One day, a neighbor of my in-laws found out I was a writer. And he contacted me. It was a surprise when I got the notification that J Scott Savage sent me a message—especially since I went to school with one of his kids. Why would he be contacting me? It's not like I knew his child well, or anything...

Well, it turned out to be more than that. We got talking, and I was able to get a lot of good advice from him, including information about a local writing conference, LDStorymakers. He said it was pretty big for the area, and a lot of good writers were there. I was expecting a lot of self-pub and small-pub authors, but I got so much more.

Why were James Dashner, Brandon Sanderson, Dan Wells, Sarah Eden and Allie Condie doing here?

I've been to this conference every year sine then. This upcoming May will mark my fourth time, and it's three of the best days of the year. Getting to know people—writers (many of which are a little socially awkward), agents, editors and publishers—is one of the most fun things I can imagine. Not just because I like rubbing elbows with some of the most popular authors in publishing. But because all these people are the same brand of weird as me.

» Supplied information

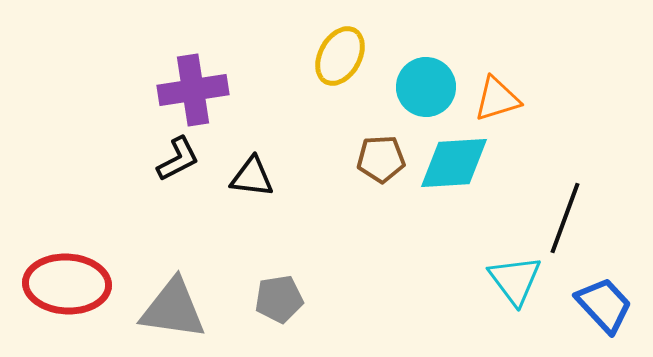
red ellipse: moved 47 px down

» Tasks
**a.** Please translate this sentence from the passage about the writing conference into Spanish: "We got talking, and I was able to get a lot of good advice from him, including information about a local writing conference, LDStorymakers."
**b.** Update the stretch of the writing conference passage from "Well, it turned" through "weird as me.", changing "conference" to "convention".

» Results by task
**a.** Empezamos a hablar y pude obtener muchos buenos consejos de él, incluida información sobre una conferencia local de escritores, LDStorymakers.

**b.**
Well, it turned out to be more than that. We got talking, and I was able to get a lot of good advice from him, including information about a local writing convention, LDStorymakers. He said it was pretty big for the area, and a lot of good writers were there. I was expecting a lot of self-pub and small-pub authors, but I got so much more.

Why were James Dashner, Brandon Sanderson, Dan Wells, Sarah Eden and Allie Condie doing here?

I've been to this convention every year sine then. This upcoming May will mark my fourth time, and it's three of the best days of the year. Getting to know people—writers (many of which are a little socially awkward), agents, editors and publishers—is one of the most fun things I can imagine. Not just because I like rubbing elbows with some of the most popular authors in publishing. But because all these people are the same brand of weird as me.